Inflaming passions even more, the Patriots have a reputation for bending the rules to gain an advantage — whether it’s covertly taping the secret hand signals of opponents, or improperly deflating footballs to make them easier to throw and catch — allegations they staunchly deny and write off to envy.
“They’ve had this inordinate, unseen level of success,” Orlovsky said. “Outside of that little circle of New England, they’re easy to hate. I don’t feel that way, and I have friends who are diehard Patriots fans, but it’s understandable.”
The Patriots turn a deaf ear to critics. They make no apologies for their success.
“It’s a little like the Yankees were,” Patriots owner Robert Kraft told The Times last summer. “Once a team starts winning, it doesn’t endear them to fans of other teams.”

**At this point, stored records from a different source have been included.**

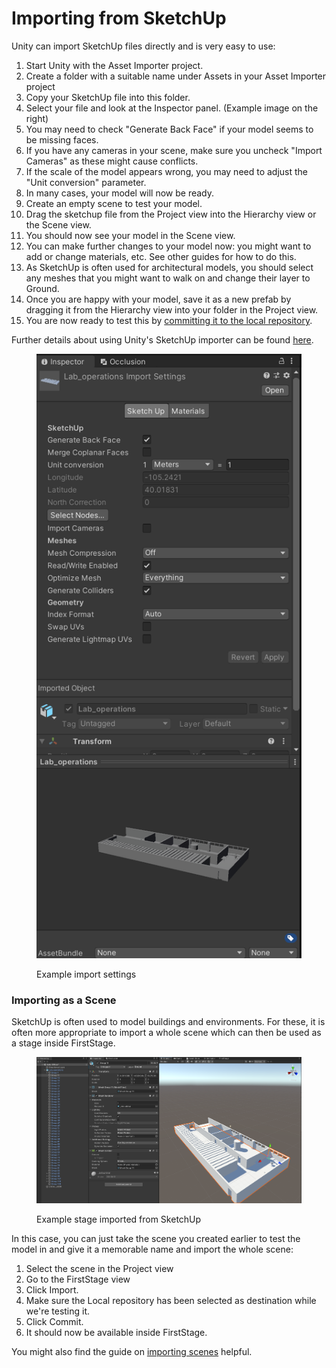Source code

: # Importing from SketchUp

Unity can import SketchUp files directly and is very easy to use:

1. Start Unity with the Asset Importer project.
2. Create a folder with a suitable name under Assets in your Asset Importer project
3. Copy your SketchUp file into this folder.
4. Select your file and look at the Inspector panel. (Example image on the right)
5. You may need to check "Generate Back Face" if your model seems to be missing faces.
6. If you have any cameras in your scene, make sure you uncheck "Import Cameras" as these might cause conflicts.
7. If the scale of the model appears wrong, you may need to adjust the "Unit conversion" parameter.
8. In many cases, your model will now be ready.
9. Create an empty scene to test your model.
10. Drag the sketchup file from the Project view into the Hierarchy view or the Scene view.
11. You should now see your model in the Scene view.
12. You can make further changes to your model now: you might want to add or change materials, etc. See other guides for how to do this.
13. As SketchUp is often used for architectural models, you should select any meshes that you might want to walk on and change their layer to Ground.
14. Once you are happy with your model, save it as a new prefab by dragging it from the Hierarchy view into your folder in the Project view.
15. You are now ready to test this by [committing it to the local repository](https://firststage.moviestorm.co.uk/knowledgebase/4-test-in-firststage/).

Further details about using Unity's SketchUp importer can be found [here](https://docs.unity3d.com/Manual/class-SketchUpImporter.html).

<figure><img src="../.gitbook/assets/image (10).png" alt=""><figcaption><p>Example import settings</p></figcaption></figure>

### Importing as a Scene

SketchUp is often used to model buildings and environments. For these, it is often more appropriate to import a whole scene which can then be used as a stage inside FirstStage.

<figure><img src="../.gitbook/assets/image (1) (1) (1) (1).png" alt=""><figcaption><p>Example stage imported from SketchUp</p></figcaption></figure>

In this case, you can just take the scene you created earlier to test the model in and give it a memorable name and import the whole scene:

1. Select the scene in the Project view
2. Go to the FirstStage view
3. Click Import.
4. Make sure the Local repository has been selected as destination while we're testing it.
5. Click Commit.
6. It should now be available inside FirstStage.

You might also find the guide on [importing scenes](https://firststage.moviestorm.co.uk/knowledgebase/example-2-unity-scene-import/) helpful.
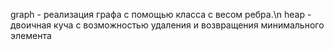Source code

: graph - реализация графа с помощью класса с весом ребра.\n
heap - двоичная куча с возможностью удаления и возвращения минимального элемента

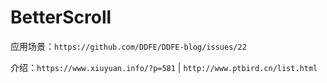 # BetterScroll

应用场景：`https://github.com/DDFE/DDFE-blog/issues/22`

介绍：`https://www.xiuyuan.info/?p=581` | `http://www.ptbird.cn/list.html`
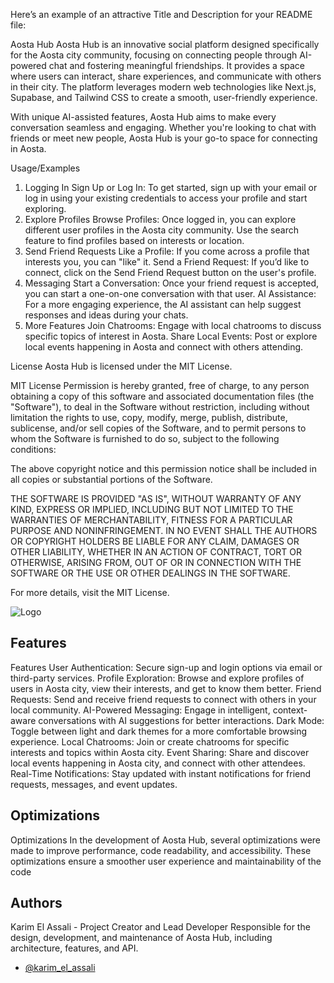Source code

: 
Here’s an example of an attractive Title and Description for your README file:

Aosta Hub
Aosta Hub is an innovative social platform designed specifically for the Aosta city community, focusing on connecting people through AI-powered chat and fostering meaningful friendships. It provides a space where users can interact, share experiences, and communicate with others in their city. The platform leverages modern web technologies like Next.js, Supabase, and Tailwind CSS to create a smooth, user-friendly experience.

With unique AI-assisted features, Aosta Hub aims to make every conversation seamless and engaging. Whether you're looking to chat with friends or meet new people, Aosta Hub is your go-to space for connecting in Aosta.



Usage/Examples
1. Logging In
Sign Up or Log In: To get started, sign up with your email or log in using your existing credentials to access your profile and start exploring.
2. Explore Profiles
Browse Profiles: Once logged in, you can explore different user profiles in the Aosta city community. Use the search feature to find profiles based on interests or location.
3. Send Friend Requests
Like a Profile: If you come across a profile that interests you, you can "like" it.
Send a Friend Request: If you’d like to connect, click on the Send Friend Request button on the user's profile.
4. Messaging
Start a Conversation: Once your friend request is accepted, you can start a one-on-one conversation with that user.
AI Assistance: For a more engaging experience, the AI assistant can help suggest responses and ideas during your chats.
5. More Features
Join Chatrooms: Engage with local chatrooms to discuss specific topics of interest in Aosta.
Share Local Events: Post or explore local events happening in Aosta and connect with others attending.


License
Aosta Hub is licensed under the MIT License.

MIT License
Permission is hereby granted, free of charge, to any person obtaining a copy of this software and associated documentation files (the "Software"), to deal in the Software without restriction, including without limitation the rights to use, copy, modify, merge, publish, distribute, sublicense, and/or sell copies of the Software, and to permit persons to whom the Software is furnished to do so, subject to the following conditions:

The above copyright notice and this permission notice shall be included in all copies or substantial portions of the Software.

THE SOFTWARE IS PROVIDED "AS IS", WITHOUT WARRANTY OF ANY KIND, EXPRESS OR IMPLIED, INCLUDING BUT NOT LIMITED TO THE WARRANTIES OF MERCHANTABILITY, FITNESS FOR A PARTICULAR PURPOSE AND NONINFRINGEMENT. IN NO EVENT SHALL THE AUTHORS OR COPYRIGHT HOLDERS BE LIABLE FOR ANY CLAIM, DAMAGES OR OTHER LIABILITY, WHETHER IN AN ACTION OF CONTRACT, TORT OR OTHERWISE, ARISING FROM, OUT OF OR IN CONNECTION WITH THE SOFTWARE OR THE USE OR OTHER DEALINGS IN THE SOFTWARE.

For more details, visit the MIT License.



![Logo](https://aostahub.vercel.app/ass/logo.png)

## Features

Features
User Authentication: Secure sign-up and login options via email or third-party services.
Profile Exploration: Browse and explore profiles of users in Aosta city, view their interests, and get to know them better.
Friend Requests: Send and receive friend requests to connect with others in your local community.
AI-Powered Messaging: Engage in intelligent, context-aware conversations with AI suggestions for better interactions.
Dark Mode: Toggle between light and dark themes for a more comfortable browsing experience.
Local Chatrooms: Join or create chatrooms for specific interests and topics within Aosta city.
Event Sharing: Share and discover local events happening in Aosta city, and connect with other attendees.
Real-Time Notifications: Stay updated with instant notifications for friend requests, messages, and event updates.

## Optimizations

Optimizations
In the development of Aosta Hub, several optimizations were made to improve performance, code readability, and accessibility. These optimizations ensure a smoother user experience and maintainability of the code

## Authors



Karim El Assali - Project Creator and Lead Developer
Responsible for the design, development, and maintenance of Aosta Hub, including architecture, features, and API.

- [@karim_el_assali](https://www.linkedin.com/in/karim-el-assali-32076a227/)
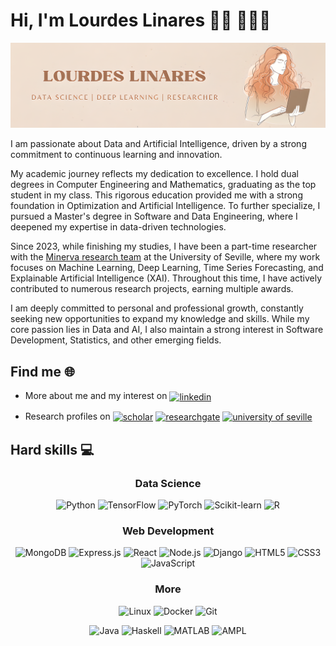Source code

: # Hi, I'm Lourdes Linares 👋🏽 👩🏽‍💻

<img src="./canva-lourdes.png">

I am passionate about Data and Artificial Intelligence, driven by a strong commitment to continuous learning and innovation.

My academic journey reflects my dedication to excellence. I hold dual degrees in Computer Engineering and Mathematics, graduating as the top student in my class. This rigorous education provided me with a strong foundation in Optimization and Artificial Intelligence. To further specialize, I pursued a Master's degree in Software and Data Engineering, where I deepened my expertise in data-driven technologies.

Since 2023, while finishing my studies, I have been a part-time researcher with the [Minerva research team](https://grupo.us.es/minerva/) at the University of Seville, where my work focuses on Machine Learning, Deep Learning, Time Series Forecasting, and Explainable Artificial Intelligence (XAI). Throughout this time, I have actively contributed to numerous research projects, earning multiple awards.

I am deeply committed to personal and professional growth, constantly seeking new opportunities to expand my knowledge and skills. While my core passion lies in Data and AI, I also maintain a strong interest in Software Development, Statistics, and other emerging fields.


## Find me 🌐 
<!-- <img align="left" width="150" height="150" src="./octocat-lourdes.png"> -->
- More about me and my interest on <a href="https://www.linkedin.com/in/lourdes-linares-barrera/" target="blank"><img align="center"
         src="https://img.shields.io/badge/linkedin-%231DA1F2.svg?style=for-the-badge&logo=linkedin&logoColor=white"
         alt="linkedin" height="27"/></a>

<div style="margin-top: 10px;"></div>

- Research profiles on 
        <a href="https://scholar.google.es/citations?hl=es&user=sNJxmgMAAAAJ" target="blank"><img align="center"
        src="https://img.shields.io/badge/Scholar-4285F4.svg?style=for-the-badge&logo=google-scholar&logoColor=white"
        alt="scholar" height="27"/></a> 
        <a href="https://www.researchgate.net/profile/Maria-Lourdes-Barrera" target="blank"><img align="center"
        src="https://img.shields.io/badge/ResearchGate-00CCBB.svg?style=for-the-badge&logo=researchgate&logoColor=white"
        alt="researchgate" height="27"/></a>
        <a href="https://prisma.us.es/investigador/9118" target="blank"><img align="center"
        src="https://img.shields.io/badge/%F0%9F%8E%93%20University%20of%20Seville-%231DA1F2.svg?style=for-the-badge&logoColor=white"
        alt="university of seville" height="27"/>
        </a>

## Hard skills 💻
<div align ="center">

### Data Science
![Python](https://img.shields.io/badge/Python-3776AB?style=for-the-badge&logo=python&logoColor=white)
![TensorFlow](https://img.shields.io/badge/TensorFlow-FF6F00?style=for-the-badge&logo=tensorflow&logoColor=white)
![PyTorch](https://img.shields.io/badge/PyTorch-EE4C2C?style=for-the-badge&logo=pytorch&logoColor=white)
![Scikit-learn](https://img.shields.io/badge/scikit_learn-F7931E?style=for-the-badge&logo=scikit-learn&logoColor=white)
![R](https://img.shields.io/badge/R-276DC3?style=for-the-badge&logo=r&logoColor=white)

### Web Development
![MongoDB](https://img.shields.io/badge/MongoDB-4EA94B?style=for-the-badge&logo=mongodb&logoColor=white)
![Express.js](https://img.shields.io/badge/Express.js-000000?style=for-the-badge&logo=express&logoColor=white)
![React](https://img.shields.io/badge/React-20232A?style=for-the-badge&logo=react&logoColor=61DAFB)
![Node.js](https://img.shields.io/badge/Node.js-43853D?style=for-the-badge&logo=node.js&logoColor=white)
![Django](https://img.shields.io/badge/Django-092E20?style=for-the-badge&logo=django&logoColor=green)
![HTML5](https://img.shields.io/badge/HTML5-E34F26?style=for-the-badge&logo=html5&logoColor=white)
![CSS3](https://img.shields.io/badge/CSS3-1572B6?style=for-the-badge&logo=css3&logoColor=white)
![JavaScript](https://img.shields.io/badge/JavaScript-F7DF1E?style=for-the-badge&logo=javascript&logoColor=black)


### More
![Linux](https://img.shields.io/badge/Linux-FCC624?style=for-the-badge&logo=linux&labelColor=black&color=blue)
![Docker](https://img.shields.io/badge/Docker-2496ED?style=for-the-badge&logo=docker&logoColor=white)
![Git](https://img.shields.io/badge/Git-F05032?style=for-the-badge&logo=git&logoColor=white)

![Java](https://img.shields.io/badge/Java-007396?style=for-the-badge&logo=java&logoColor=white)
![Haskell](https://img.shields.io/badge/Haskell-5D4F85?style=for-the-badge&logo=haskell&logoColor=white)
![MATLAB](https://img.shields.io/badge/MATLAB-0076A8?style=for-the-badge&logoColor=white)
![AMPL](https://img.shields.io/badge/AMPL-004D7F?style=for-the-badge&logoColor=white)

</div>
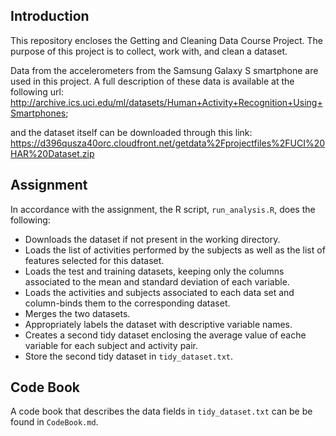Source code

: ## Introduction
This repository encloses the Getting and Cleaning Data Course Project. The purpose of this project is to collect, work with, and clean a dataset.

Data from the accelerometers from the Samsung Galaxy S smartphone are used in this project. A full description of these data is available at the following url:
http://archive.ics.uci.edu/ml/datasets/Human+Activity+Recognition+Using+Smartphones;

and the dataset itself can be downloaded through this link: 
https://d396qusza40orc.cloudfront.net/getdata%2Fprojectfiles%2FUCI%20HAR%20Dataset.zip

## Assignment
In accordance with the assignment, the R script, `run_analysis.R`, does the following:
* Downloads the dataset if not present in the working directory.
* Loads the list of activities performed by the subjects as well as the list of features selected for this dataset.
* Loads the test and training datasets, keeping only the columns associated to the mean and standard deviation of each variable.
* Loads the activities and subjects associated to each data set and column-binds them to the corresponding dataset.
* Merges the two datasets.
* Appropriately labels the dataset with descriptive variable names.
* Creates a second tidy dataset enclosing the average value of eache variable for each subject and activity pair.
* Store the second tidy dataset in `tidy_dataset.txt`.

## Code Book
A code book that describes the data fields in `tidy_dataset.txt` can be be found in `CodeBook.md`.
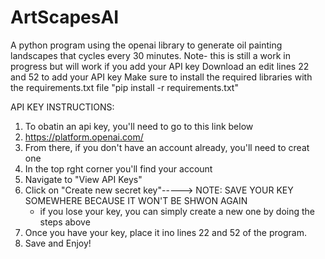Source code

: # ArtScapesAI
A python program using the openai library to generate oil painting landscapes that cycles every 30 minutes. 
Note- this is still a work in progress but will work if you add your API key
Download an edit lines 22 and 52 to add your API key
Make sure to install the required libraries with the requirements.txt file
"pip install -r requirements.txt"

API KEY INSTRUCTIONS:
1) To obatin an api key, you'll need to go to this link below
2) https://platform.openai.com/
3) From there, if you don't have an account already, you'll need to creat one
4) In the top rght corner you'll find your account
5) Navigate to "View API Keys"
6) Click on "Create new secret key"-----> NOTE: SAVE YOUR KEY SOMEWHERE BECAUSE IT WON'T BE SHWON AGAIN
    - if you lose your key, you can simply create a new one by doing the steps above
 7) Once you have your key, place it ino lines 22 and 52 of the program.
 8) Save and Enjoy!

What’s more, they happily turn the knife. Specifically for this Super Bowl, they launched the “Not Done Network,” which streamed Patriots-related content around the clock, starting Monday with the send-off rally at Gillette Stadium and ending Saturday night with a live production “Patriots All-Access.” The first-of-its-kind endeavor attracted 20 million page views in the first 24 hours, and sounded like a threat, as in, “We’re not done tormenting you.”
“Brady’s not going anywhere, Bill’s not going anywhere,” Fauria said. “All that nonsense that you heard weeks ago about tension and this and that, it doesn’t happen. No relationships have been splintered. No egos have been hurt. They’ve had to make some tough decisions, but, oh, by the way, that’s what multi-billion-dollar corporations do. That’s why they’re successful.”
“We try not to be arrogant, and I think most of the people in this organization are not,” Kraft said. “Stylistically, sometimes the way Bill comes across to people… But it’s just that people want other teams to win.
“I understand it, but we’re going to try to do our best to keep the haters hating.”